In 1765, about one-fourth of Montreal was destroyed by a fire.

In 1896, the Supreme Court, in Plessy v. Ferguson, endorsed "separate but equal" racial segregation, a concept renounced 58 years later in Brown v. Board of Education of Topeka.

In 1910, Halley’s Comet passed by earth, brushing it with its tail.

In 1912, singer Perry Como was born in Canonsburg, Pa.; movie writer-director Richard Brooks ("Cat on a Hot Tin Roof"; "Elmer Gantry"; "In Cold Blood") was born in Philadelphia.
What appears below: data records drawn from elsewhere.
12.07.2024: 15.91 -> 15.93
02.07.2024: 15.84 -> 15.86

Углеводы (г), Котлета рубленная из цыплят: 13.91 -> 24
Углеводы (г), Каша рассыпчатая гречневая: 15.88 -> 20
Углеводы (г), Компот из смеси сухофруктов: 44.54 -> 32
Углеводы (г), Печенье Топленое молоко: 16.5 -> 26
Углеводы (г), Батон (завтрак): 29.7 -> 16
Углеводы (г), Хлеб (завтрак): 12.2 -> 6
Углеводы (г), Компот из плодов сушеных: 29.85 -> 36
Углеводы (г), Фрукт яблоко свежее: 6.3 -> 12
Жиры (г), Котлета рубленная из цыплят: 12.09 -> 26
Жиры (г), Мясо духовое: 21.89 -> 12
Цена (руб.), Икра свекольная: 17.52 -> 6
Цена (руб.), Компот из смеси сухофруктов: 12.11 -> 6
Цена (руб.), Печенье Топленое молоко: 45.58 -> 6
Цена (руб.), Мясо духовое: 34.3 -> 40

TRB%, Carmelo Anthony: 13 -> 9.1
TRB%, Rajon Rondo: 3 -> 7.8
In 1933, President Franklin D. Roosevelt signed a measure creating the Tennessee Valley Authority.

In 1953, Jacqueline Cochran became the first woman to break the sound barrier as she piloted a Canadair F-86 Sabre jet over Rogers Dry Lake, Calif.

In 1969, astronauts Eugene A. Cernan, Thomas P. Stafford and John W. Young blasted off aboard Apollo 10 on a mission to orbit the moon.
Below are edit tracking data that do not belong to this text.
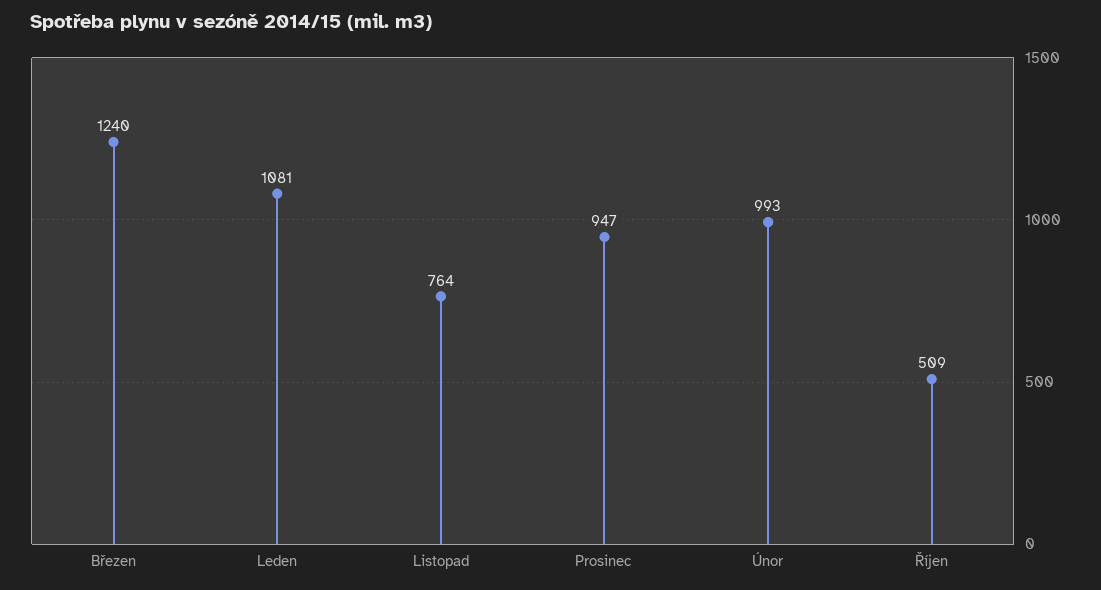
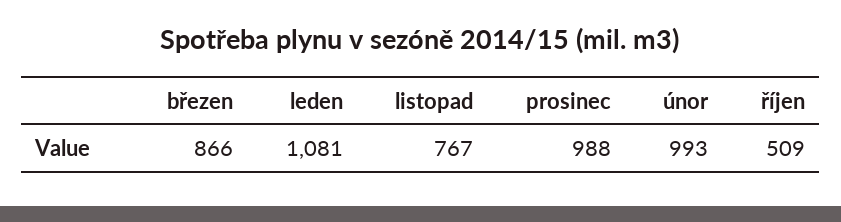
Březen: 1240 -> 866
Listopad: 764 -> 767
Prosinec: 947 -> 988

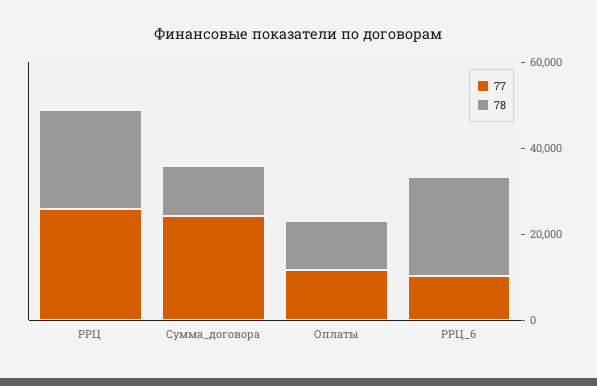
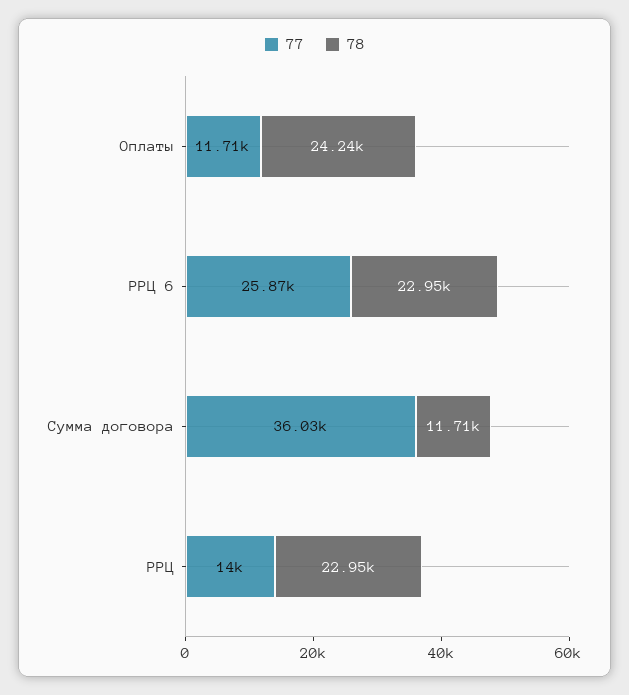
77, РРЦ: 25000 -> 14000
77, Сумма_договора: 25000 -> 36030
78, Оплаты: 10000 -> 24240
77, РРЦ_6: 10000 -> 25870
In 1980, the Mount St. Helens volcano in Washington state exploded, leaving 57 people dead or missing.

In 1982, a jury in New York City convicted the Rev. Sun Myung Moon, founder and leader of the Unification Church, of tax evasion and conspiracy. (Moon served 13 months in prison.)

In 1991, Helen Sharman became the first Briton to rocket into space as she flew aboard a Soviet Soyuz spacecraft with two cosmonauts on an eight-day mission to the Mir space station.

Ten years ago

India and Pakistan exchanged fire across their shared border, renewing fears the countries were on the brink of another war over the Himalayan region of Kashmir. War Emblem won the Preakness Stakes, setting up a shot at the Triple Crown. (However, War Emblem came up short at the Belmont Stakes, which was won by long shot Sarava.)

Five years ago

The White House and Congress failed to strike a deal after exchanging competing offers on an Iraq war spending bill that Democrats said should set a date for U.S. troops to leave. France’s new president, Nicolas Sarkozy, named a radically revamped cabinet which included seven women among its 15 members.

One year ago

Dominique Strauss-Kahn, the managing director of the International Monetary Fund, resigned, saying he wanted to devote all his energy to battling the sexual assault charges he faced in New York. (The charges were later dropped.) The United States slapped sanctions on Syrian President Bashar Assad and six others for human rights abuses over their brutal crackdown on anti-government protests, for the first time personally penalizing the Syrian leader for the actions of his security forces.

Today’s Birthdays

Actor Bill Macy is 90. Hall-of-Fame sportscaster Jack Whitaker is 88. Actor Robert Morse is 81. Actor Dwayne Hickman is 78. Baseball Hall-of-Famer Brooks Robinson is 75. Bluegrass singer-musician Rodney Dillard (The Dillards) is 70. Baseball Hall-of-Famer Reggie Jackson is 66. Actress Candice Azzara is 65. Country singer Joe Bonsall (The Oak Ridge Boys) is 64. Rock musician Rick Wakeman (Yes) is 63. Actor James Stephens is 61. Country singer George Strait is 60. Rhythm-and-blues singer Butch Tavares (Tavares) is 59. Actor Chow Yun-Fat is 57. Rock singer-musician Page Hamilton is 52. Contemporary Christian musician Barry Graul (MercyMe) is 51. Singer-actress Martika is 43. Comedian-writer Tina Fey is 42. Rapper Special Ed is 38. Rock singer Jack Johnson is 37. Rhythm-and-blues singer Darryl Allen (Mista) is 32. Actor Matt Long is 32. Christian-rock musician Kevin Huguley (Rush of Fools) is 30. Actor Spencer Breslin is 20.

Thought for Today

"Never do anything you wouldn’t want to explain to the paramedics." - Author unknown.